I am evaluating databases to collect, store and analyze high frequency sensor data. The requirement is to store different time series (around 500) each with a sampling rate of 10kHz. Can anyone tell if this is feasible with InfluxDB and what I have to consider? Can InfluxDb handle this amount of data (~500 billion rows / day) and what performance can I expect when I query some timeframe and aggregate the data?

Thanks! BR Hans

Hi Hans,

I think that, depending on your InfluxDB setup, you should be able to handle this load without a problem. What I mean by “depending on your setup” is the number of nodes in your cluster, amount of memory, etc.

Query performance is going to be an “it depends” answer because that will depend on a number of factors including the number of fields and tags in your query, the timeframe being queried, etc.

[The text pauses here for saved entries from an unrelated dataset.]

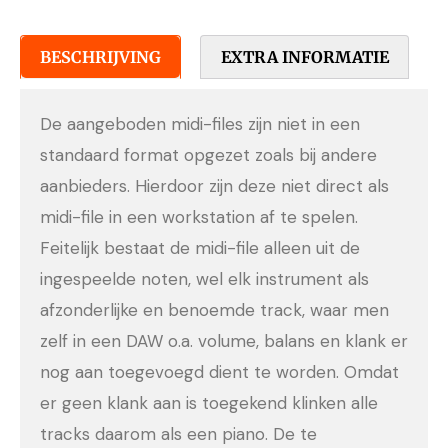
BESCHRIJVING
EXTRA INFORMATIE
De aangeboden midi-files zijn niet in een
standaard format opgezet zoals bij andere
aanbieders. Hierdoor zijn deze niet direct als
midi-file in een workstation af te spelen.
Feitelijk bestaat de midi-file alleen uit de
ingespeelde noten, wel elk instrument als
afzonderlijke en benoemde track, waar men
zelf in een DAW o.a. volume, balans en klank er
nog aan toegevoegd dient te worden. Omdat
er geen klank aan is toegekend klinken alle
tracks daarom als een piano. De te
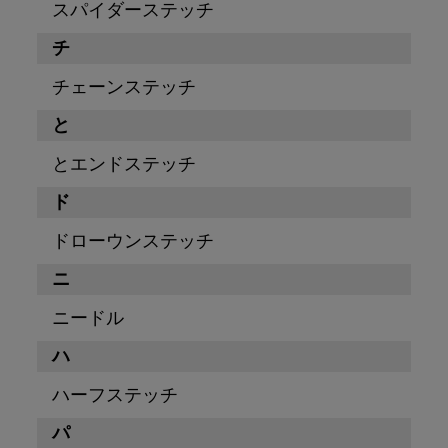
スパイダーステッチ
チ
チェーンステッチ
と
とエンドステッチ
ド
ドローウンステッチ
ニ
ニードル
ハ
ハーフステッチ
パ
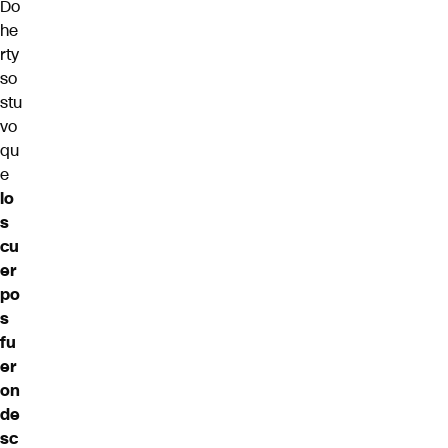
Do
he
rty
so
stu
vo
qu
e
lo
s
cu
er
po
s
fu
er
on
de
sc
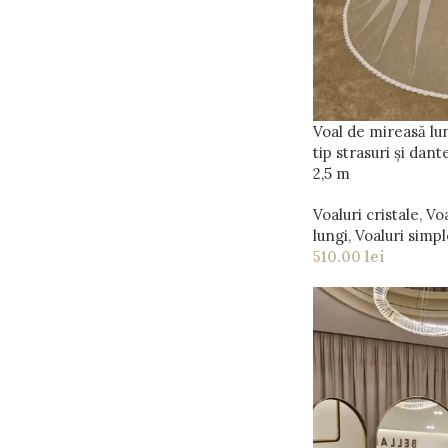
Voal de mireasă lun
tip strasuri și dante
2,5 m
Voaluri cristale
,
Voa
lungi
,
Voaluri simpl
510.00
lei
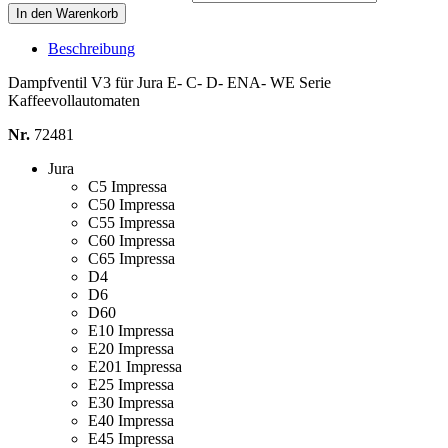
In den Warenkorb
Beschreibung
Dampfventil V3 für Jura E- C- D- ENA- WE Serie
Kaffeevollautomaten
Nr.
72481
Jura
C5 Impressa
C50 Impressa
C55 Impressa
C60 Impressa
C65 Impressa
D4
D6
D60
E10 Impressa
E20 Impressa
E201 Impressa
E25 Impressa
E30 Impressa
E40 Impressa
E45 Impressa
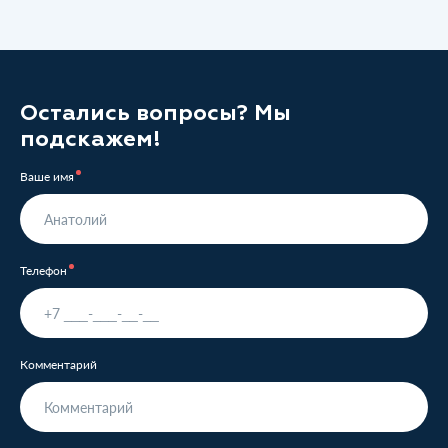
Остались вопросы? Мы
подскажем!
Ваше имя
Телефон
Комментарий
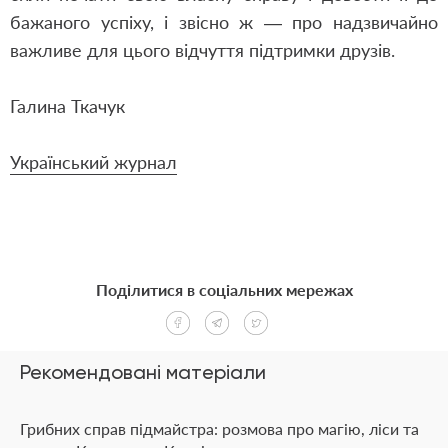
бажаного успіху, і звісно ж — про надзвичайно
важливе для цього відчуття підтримки друзів.
Галина Ткачук
Український журнал
Поділитися в соціальних мережах
Рекомендовані матеріали
Грибних справ підмайстра: розмова про магію, ліси та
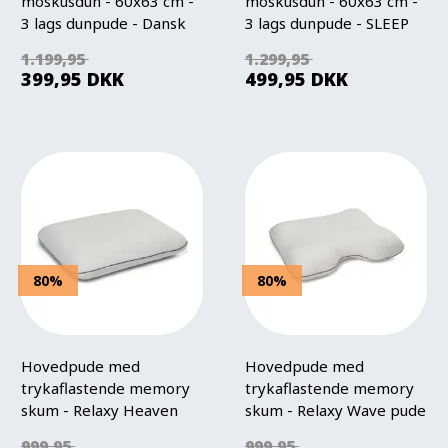
moskusdun - 60x63 cm -
moskusdun - 60x63 cm -
3 lags dunpude - Dansk
3 lags dunpude - SLEEP
Favorit pude
TECH By Borg
1.199,95
1.299,95
399,95
DKK
499,95
DKK
80%
80%
Hovedpude med
Hovedpude med
trykaflastende memory
trykaflastende memory
skum - Relaxy Heaven
skum - Relaxy Wave pude
pude
999,95
999,95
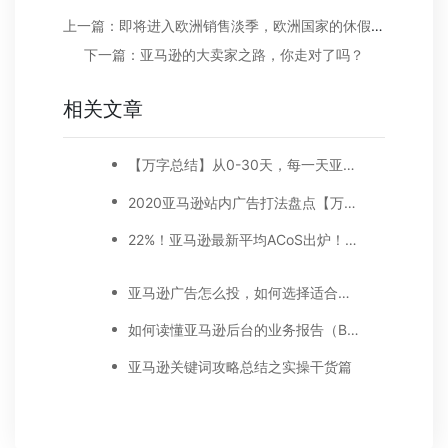
上一篇：即将进入欧洲销售淡季，欧洲国家的休假习惯你必须了解
下一篇：亚马逊的大卖家之路，你走对了吗？
相关文章
【万字总结】从0-30天，每一天亚马逊广告打造技巧真实案例细节分享
2020亚马逊站内广告打法盘点【万字好文】
22%！亚马逊最新平均ACoS出炉！这三步做好，ACoS优化差不了！
亚马逊广告怎么投，如何选择适合你的广告模式？
如何读懂亚马逊后台的业务报告（Business report)
亚马逊关键词攻略总结之实操干货篇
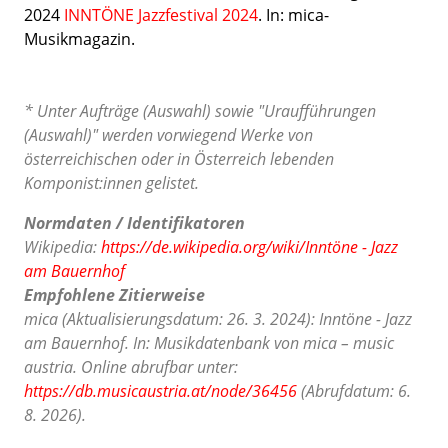
2024
INNTÖNE Jazzfestival 2024
. In: mica-
Musikmagazin.
* Unter Aufträge (Auswahl) sowie "Uraufführungen
(Auswahl)" werden vorwiegend Werke von
österreichischen oder in Österreich lebenden
Komponist:innen gelistet.
Normdaten / Identifikatoren
Wikipedia:
https://de.wikipedia.org/wiki/Inntöne - Jazz
am Bauernhof
Empfohlene Zitierweise
mica (Aktualisierungsdatum: 26. 3. 2024): Inntöne - Jazz
am Bauernhof. In: Musikdatenbank von mica – music
austria. Online abrufbar unter:
https://db.musicaustria.at/node/36456
(Abrufdatum: 6.
8. 2026).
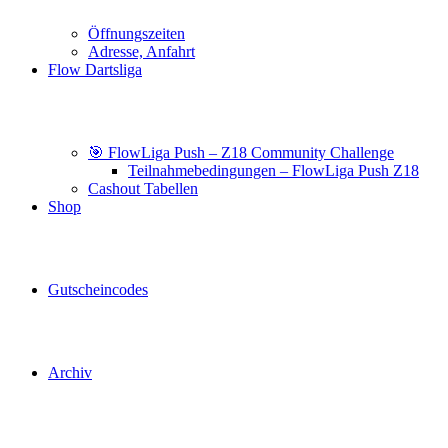
Öffnungszeiten
Adresse, Anfahrt
Flow Dartsliga
🎯 FlowLiga Push – Z18 Community Challenge
Teilnahmebedingungen – FlowLiga Push Z18
Cashout Tabellen
Shop
Gutscheincodes
Archiv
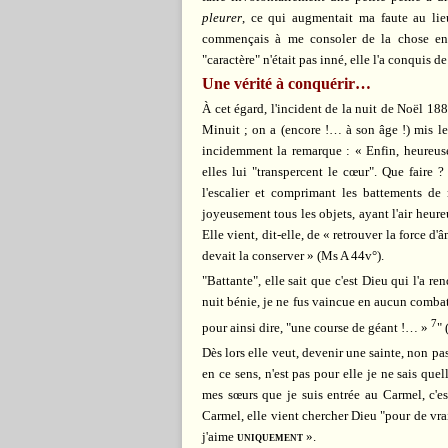
pleurer
, ce qui augmentait ma faute au lie
commençais à me consoler de la chose e
"caractère" n'était pas inné, elle l'a conquis de
Une vérité à conquérir…
À cet égard, l'incident de la nuit de Noël 18
Minuit ; on a (encore !… à son âge !) mis le
incidemment la remarque : « Enfin, heureuse
elles lui "transpercent le cœur". Que faire 
l'escalier et comprimant les battements de 
joyeusement tous les objets, ayant l'air heur
Elle vient, dit-elle, de « retrouver la force d'
devait la conserver » (Ms A 44v°).
"Battante", elle sait que c'est Dieu qui l'a re
nuit bénie, je ne fus vaincue en aucun combat
7
pour ainsi dire, "une course de géant !… »
" 
Dès lors elle veut, devenir une sainte, non pas
en ce sens, n'est pas pour elle je ne sais que
mes sœurs que je suis entrée au Carmel, c'e
Carmel, elle vient chercher Dieu "pour de vra
j'aime
uniquement
».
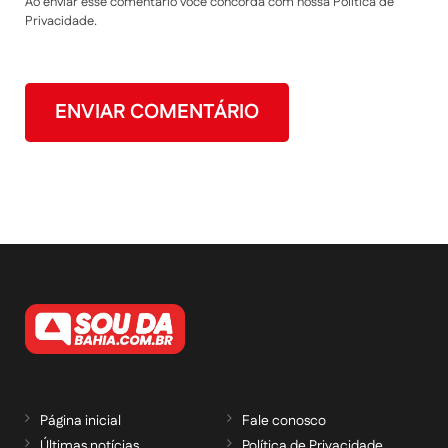
Ao enviar esse comentário você concorda com nossa Política de
Privacidade.
Página inicial
Fale conosco
Últimas notícias
Política de Privacidade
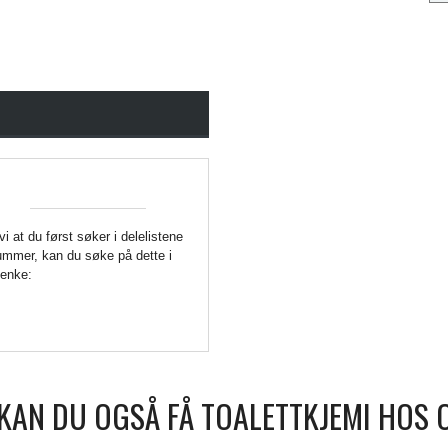
 vi at du først søker i delelistene
enummer, kan du søke på dette i
Lenke:
KAN DU OGSÅ FÅ TOALETTKJEMI HOS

Hope this helps get you at least started, though if you’d like to post more details of the kind of data, number of measurements, tags, and fields, and the typical types of queries we can probably start getting a bit more precise in the answer.

Best regards,
dg

It seems to me that influxdb can currently only process individual timeseries using a single thread (correct?) per series. For high-frequency data I guess this can pose a problem, since you quickly get long series?

Hey Hans,

was there ever a conclusion? Did you end up using influxdb? If so, how did it work out?

Thanks for sharing your experiences
Philip

I am also curious about findings here. Any solution and metrics?

Let use mdsplus and MARTe2.
USING marte2 framework you can easly achive It on Linux. An High prio thread isolated on a CPU that each ms take 10 samples from the data source and store them on mdsplus pulse file USING a decoupled thread USING a circolare buffer.